You will have to install a Bruker sdk that can handle TDF3.0. You can either place the sdk file in your working directory (safest option) or somewhere in your PATH. Another option is to install the latest version of ProteoWizard which supports access to the bruker sdk.

Now you can run the tool without arguments to get the usage info:
bash convertTDFtoMzML.py
Found Bruker sdk. Access to the raw data is possible.

usage: convertTDFtoMzML.py [-h] -a ANALYSIS_DIR -o OUTPUT_FNAME
                           [-m MERGE_SCANS] [-r FRAME_LIMIT FRAME_LIMIT]
convertTDFtoMzML.py: error: the following arguments are required: -a/--analysis_dir, -o/--output_name

Data access and convenience functions

The rest of the tools are available as scripts but can also be used in a more modular fashion from wihtin python directly. It can access raw files from both PASEF and DIA-PASEF runs and reads in some MaxQuant txt files. Since these functions do not acutally need acess to the raw data, they can also be run without the sdk.

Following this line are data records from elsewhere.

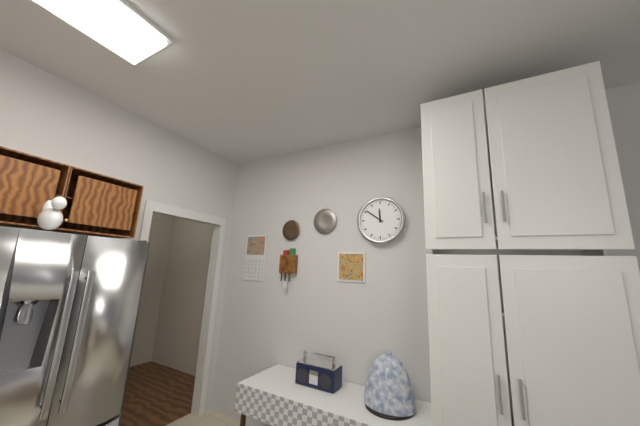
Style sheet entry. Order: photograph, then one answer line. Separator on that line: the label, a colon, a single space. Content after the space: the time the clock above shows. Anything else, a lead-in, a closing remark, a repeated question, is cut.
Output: 11:51
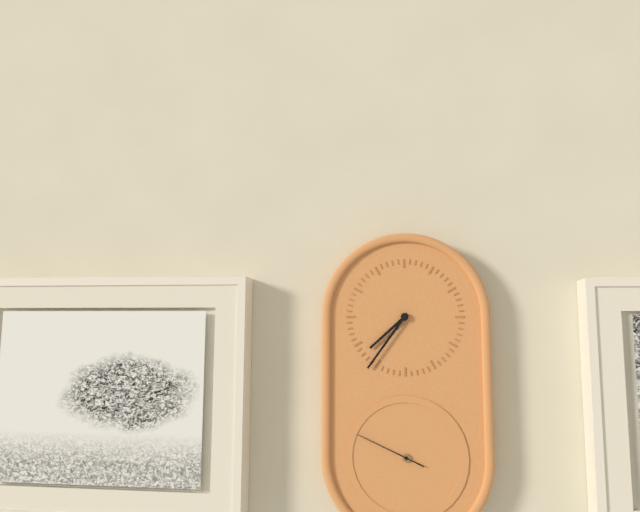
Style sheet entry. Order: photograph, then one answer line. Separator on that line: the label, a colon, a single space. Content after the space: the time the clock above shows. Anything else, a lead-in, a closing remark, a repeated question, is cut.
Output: 7:36:49
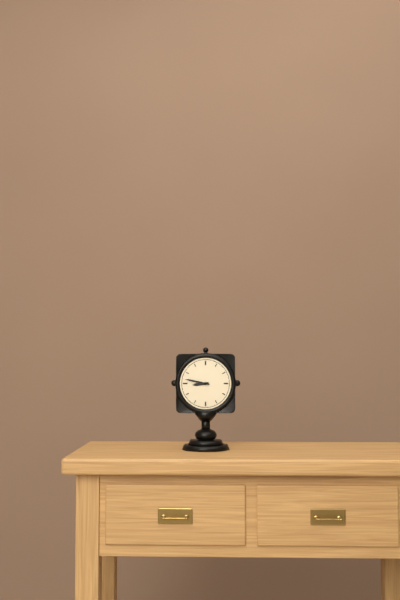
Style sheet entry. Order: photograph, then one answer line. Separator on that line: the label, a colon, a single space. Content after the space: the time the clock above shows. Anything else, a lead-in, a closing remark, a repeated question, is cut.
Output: 8:47
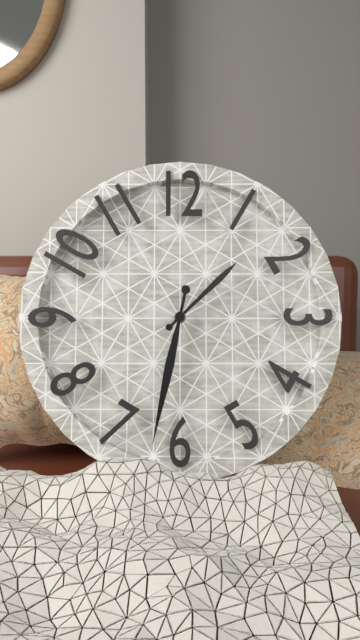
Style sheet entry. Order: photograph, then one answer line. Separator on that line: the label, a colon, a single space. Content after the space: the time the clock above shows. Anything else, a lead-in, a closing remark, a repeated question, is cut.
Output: 1:32
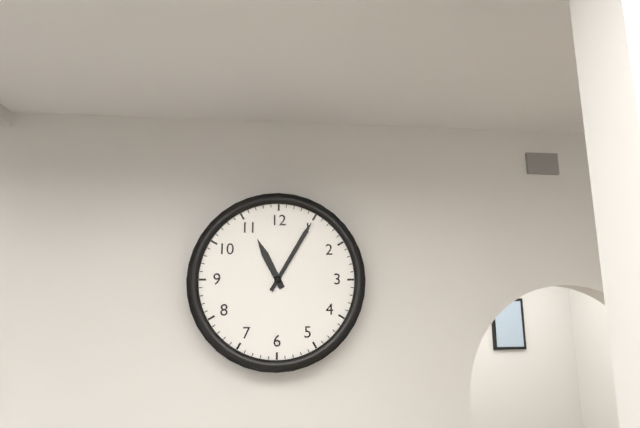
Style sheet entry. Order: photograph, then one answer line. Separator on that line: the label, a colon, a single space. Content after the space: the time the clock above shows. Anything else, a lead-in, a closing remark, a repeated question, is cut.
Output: 11:05
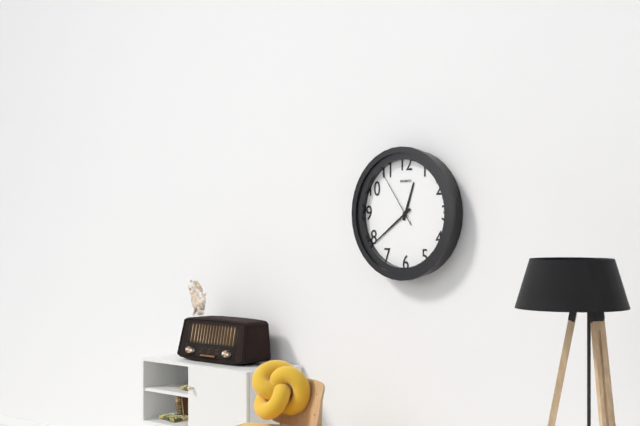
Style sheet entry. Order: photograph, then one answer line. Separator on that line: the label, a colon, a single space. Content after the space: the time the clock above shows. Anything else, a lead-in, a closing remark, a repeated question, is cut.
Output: 12:39:54
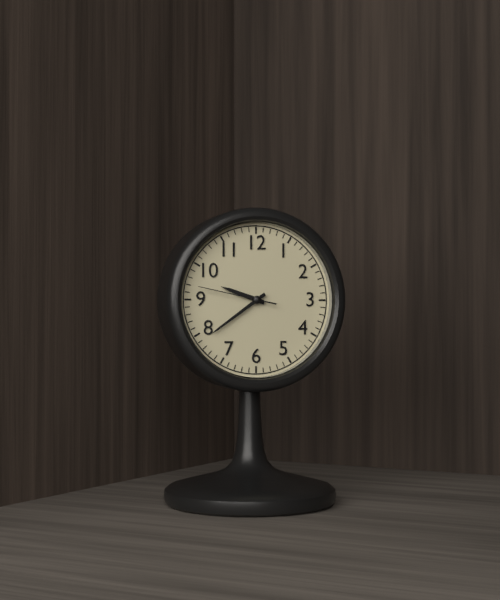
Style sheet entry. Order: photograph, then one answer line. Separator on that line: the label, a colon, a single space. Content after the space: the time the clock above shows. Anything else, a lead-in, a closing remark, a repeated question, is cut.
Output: 9:39:47
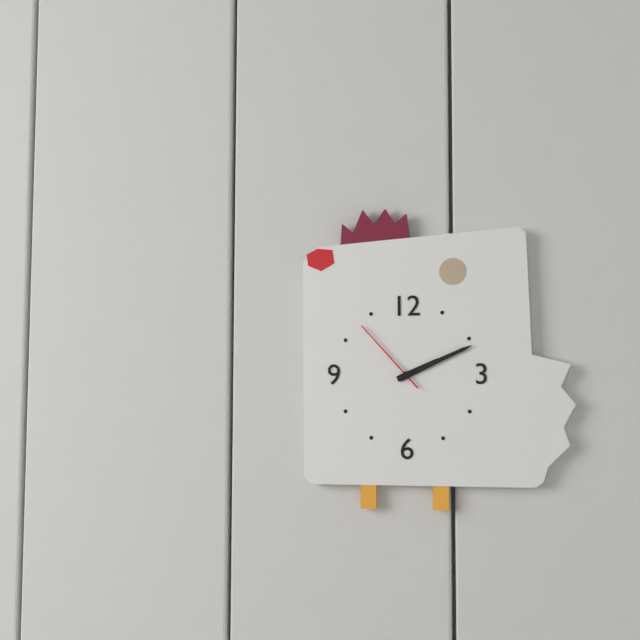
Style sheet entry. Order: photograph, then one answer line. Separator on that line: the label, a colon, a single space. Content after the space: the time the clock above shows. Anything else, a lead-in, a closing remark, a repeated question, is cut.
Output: 2:11:53
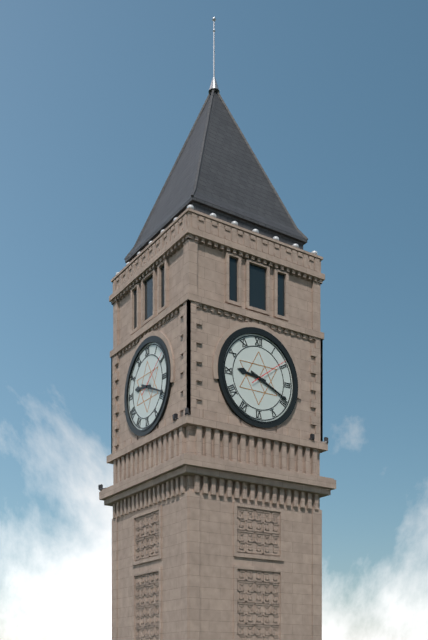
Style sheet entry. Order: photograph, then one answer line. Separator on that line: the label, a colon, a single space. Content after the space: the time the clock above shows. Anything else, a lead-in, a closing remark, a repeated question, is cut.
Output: 9:19
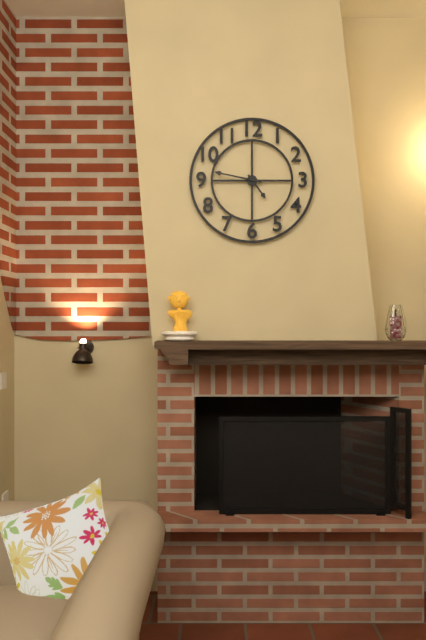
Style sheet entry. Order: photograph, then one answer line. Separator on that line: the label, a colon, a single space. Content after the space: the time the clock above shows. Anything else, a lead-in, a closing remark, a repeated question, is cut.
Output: 4:47
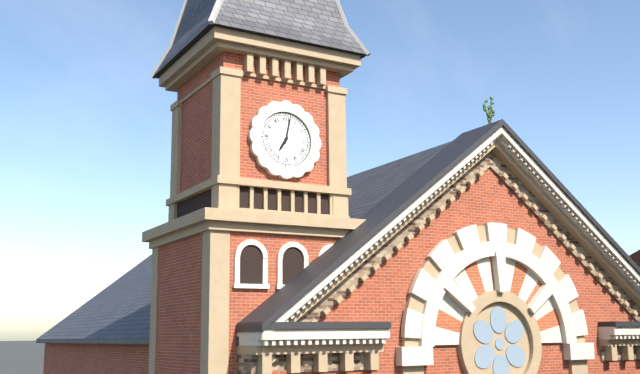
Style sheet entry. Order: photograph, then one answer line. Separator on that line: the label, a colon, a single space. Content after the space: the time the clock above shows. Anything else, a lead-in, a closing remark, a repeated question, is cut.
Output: 7:02
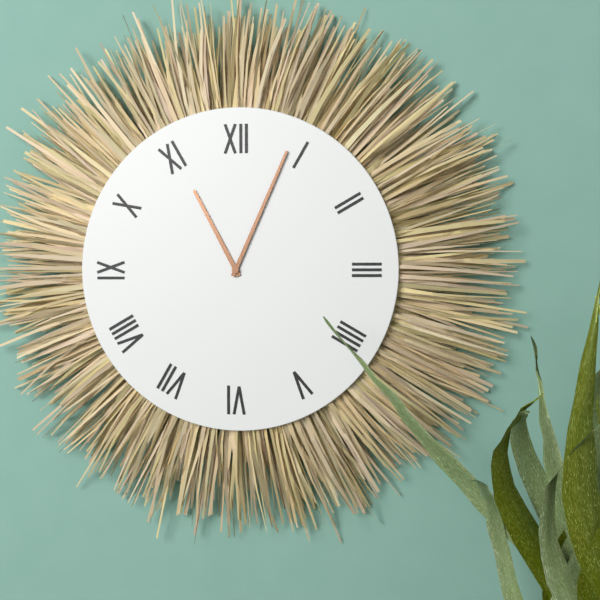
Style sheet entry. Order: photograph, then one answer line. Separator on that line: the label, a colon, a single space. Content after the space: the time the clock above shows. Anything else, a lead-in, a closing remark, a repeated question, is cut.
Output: 11:04
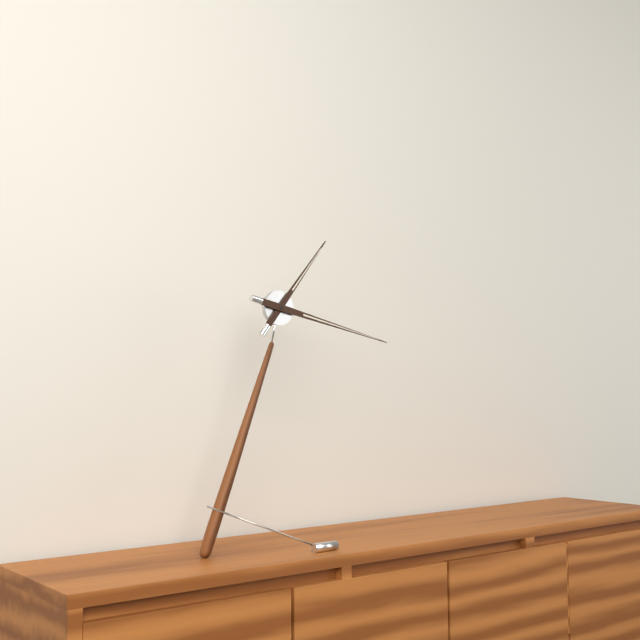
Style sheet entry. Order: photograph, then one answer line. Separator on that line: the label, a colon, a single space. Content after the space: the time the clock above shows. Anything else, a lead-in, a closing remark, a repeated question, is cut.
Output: 1:17
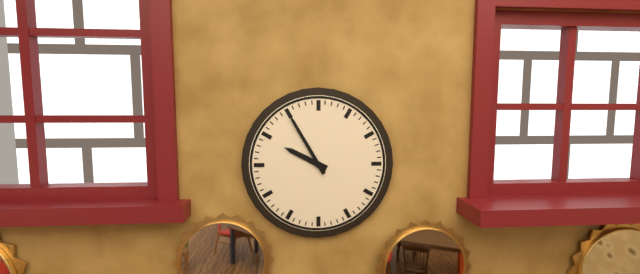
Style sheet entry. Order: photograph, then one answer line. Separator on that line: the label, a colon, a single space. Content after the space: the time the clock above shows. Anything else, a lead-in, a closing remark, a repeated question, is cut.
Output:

Obtaining a window layout file

This can be done with a commandline tool:

get_dia_windows.py 20180320_AnBr_SA_diaPASEF_200ng_HeLa_Rost_Method_4_a_01_A1_01_2143.d/ windows.csv

Or in python:

import diapysef as dp

# Open connection to a DIA-PASEF run
dia = dp.TimsData("/media/max/D6E01AF3E01ADA17/code/dia-pasef/bruker/20180320_AnBr_SA_diaPASEF_200ng_HeLa_Rost_Method_4_a_01_A1_01_2143.d/")
# Obtain the window layout from the first frames
win = dia.get_windows()
# Save as csv
win.to_csv("window_layout.csv")
print("File Written")
File Written

Annotating ion mobilities

This is useful to convert scan numbers which are corresponding to different ion mobilities depending on the run to 1/K0 which is a more standardized measure.

This is needed, for example, to generate a library for OpenSwath targeted extraction. We can annotate Ion mobilities with 1/K0 values in a maxquant output using the calibration information in the raw file.

annotate_mq_ionmobility.py 20180309_HeLa_MQ_combined/ 20180309_TIMS1_Metab_AnBr_SA_200ng_HELA_Bremen13_14_A1_01_2129.d/ annotated1K0

Or in python:

import diapysef as dp

#Open connection to the pasef data file
pas = dp.PasefData("/media/max/D6E01AF3E01ADA17/code/dia-pasef/bruker/20180309_TIMS1_Metab_AnBr_SA_200ng_HELA_Bremen13_14_A1_01_2129.d/")
# Open connection to the Maxquant output from the same run
mq = dp.PasefMQData("/media/max/D6E01AF3E01ADA17/code/dia-pasef/bruker/20180309_HeLa_MQ_combined/")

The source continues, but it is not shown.